Ces quatre conventions ont en commun de participer à la mise en place d'un même espace de liberté, de sécurité et de justice au sein de l'Union européenne. Par ailleurs, les mesures nécessaires à la transposition en droit français du contenu de ces conventions ont été prises pour chacune de ces conventions à l'occasion du vote de la loi du 9 mars 2004 relative à l'adaptation de la justice aux nouvelles formes de criminalité (dite « loi Perben II »).

Enfin, compte tenu des délais de ratification, il est intéressant de constater que ces conventions, signées il y a déjà quelques années, sont finalement moins ambitieuses que des textes adoptés plus récemment, mais avec une procédure, celle de la décision-cadre, beaucoup plus rapide. C'est par exemple le cas du mandat d'arrêt européen, qui va beaucoup plus loin que les conventions d'extradition visées par ces projets de loi.

I - LA COOPÉRATION JUDICIAIRE EN MATIÈRE PÉNALE
AU SEIN DE L'UNION EUROPÉENNE :
UNE NÉCESSITÉ IMPÉRATIVE DIFFICILE À METTRE EN PLACE

A - Le caractère impératif de la coopération judiciaire européenne

La criminalité a parfaitement réussi à s'adapter à la mondialisation, voire à prospérer grâce à elle.

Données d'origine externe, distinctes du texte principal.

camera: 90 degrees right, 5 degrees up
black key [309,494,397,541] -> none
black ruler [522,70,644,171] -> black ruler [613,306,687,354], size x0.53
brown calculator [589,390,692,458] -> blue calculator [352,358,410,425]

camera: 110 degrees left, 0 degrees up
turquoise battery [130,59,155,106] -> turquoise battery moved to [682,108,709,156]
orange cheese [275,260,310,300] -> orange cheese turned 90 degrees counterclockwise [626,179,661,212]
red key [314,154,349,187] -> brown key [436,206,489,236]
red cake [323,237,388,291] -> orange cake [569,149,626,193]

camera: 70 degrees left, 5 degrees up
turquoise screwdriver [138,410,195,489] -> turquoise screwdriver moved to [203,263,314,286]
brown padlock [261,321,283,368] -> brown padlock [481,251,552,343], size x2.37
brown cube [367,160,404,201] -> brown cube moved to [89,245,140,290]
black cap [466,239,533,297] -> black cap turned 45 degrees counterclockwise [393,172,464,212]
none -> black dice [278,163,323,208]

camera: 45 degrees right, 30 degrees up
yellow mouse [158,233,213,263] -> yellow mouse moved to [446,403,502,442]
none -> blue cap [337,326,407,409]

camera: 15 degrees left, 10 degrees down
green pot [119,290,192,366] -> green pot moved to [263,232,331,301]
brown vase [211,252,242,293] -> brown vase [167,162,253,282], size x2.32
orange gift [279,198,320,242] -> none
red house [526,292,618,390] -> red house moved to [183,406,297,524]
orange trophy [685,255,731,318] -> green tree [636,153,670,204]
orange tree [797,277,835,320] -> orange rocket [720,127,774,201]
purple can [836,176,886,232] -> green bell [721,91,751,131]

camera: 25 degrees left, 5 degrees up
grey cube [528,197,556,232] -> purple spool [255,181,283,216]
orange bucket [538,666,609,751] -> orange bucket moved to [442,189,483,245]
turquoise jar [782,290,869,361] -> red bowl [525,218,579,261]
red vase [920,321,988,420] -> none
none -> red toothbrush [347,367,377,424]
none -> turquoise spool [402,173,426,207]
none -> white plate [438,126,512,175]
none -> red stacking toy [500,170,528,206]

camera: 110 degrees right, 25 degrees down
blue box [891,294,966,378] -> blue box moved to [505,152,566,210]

Utilisant les réseaux financiers, de télécommunications et de transports qui couvrent la planète, les criminels se jouent des frontières et agissent dans une gamme très diverse d'activités, illégales et légales, ce qui rend la lutte contre la criminalité extrêmement complexe.

Qu'il s'agisse du terrorisme, du trafic de drogue, des réseaux de prostitution ou de « passeurs » d'immigrés clandestins, du blanchiment d'argent sale etc., les activités criminelles connaissant le plus grand développement et ne peuvent pas être combattues à l'intérieur des seules frontières nationales.

Cette problématique du développement de la criminalité transnationale prend une dimension encore plus importante au sein d'un espace aussi intégré que l'Union européenne. En effet, la libre circulation totale des hommes, des marchandises et des capitaux entre les pays de l'Union européenne - qui va jusqu'à la suppression des frontières « physiques » dans l'espace Schengen - rend les contrôles beaucoup plus difficiles.

Face à cette situation, l'intégration judiciaire européenne est encore balbutiante et l'existence de l'espace unifié que constitue l'Union européenne ne s'est pas accompagnée d'une disparition des frontières judiciaires entre les Etats. Le représentant français auprès d'Eurojust, M. Olivier de Baynast, a ainsi pu dire récemment que les seules personnes à qui des frontières sont encore opposées au sein de l'Union européenne sont les juges.

B - Une mise en œuvre lente

Avant la mise en œuvre du Traité de Maastricht en 1993, il n'existait pas de cadre organisant la coopération judiciaire en matière pénale entre les membres de la Communauté européenne. Certes, cette coopération n'était pas inexistante mais elle s'établissait sur la base des procédures classiques de coopération judiciaire internationale. Ainsi, s'il existait déjà une convention européenne d'extradition, signée en 1957, une convention européenne sur l'entraide judiciaire en matière pénale, signée en 1959, ou encore une convention européenne sur le terrorisme de 1977, ces textes ont été adoptés en dehors du cadre communautaire puisqu'il s'agit de conventions du Conseil de l'Europe, dont la ratification est facultative.

La mise en œuvre du traité de Maastricht a donc fait entrer la coopération judiciaire dans le champ de l'Union européenne, sans en faire pour autant une matière communautaire. Il en résultait donc que le seul instrument permettant d'harmoniser les législations restait celui de la convention internationale classique, qui devait ensuite être ratifiée par tous les Etats membres. Or ce processus est souvent très lent puisque les deux conventions d'extradition que nous examinons aujourd'hui ont été signées en 1995 et 1996 !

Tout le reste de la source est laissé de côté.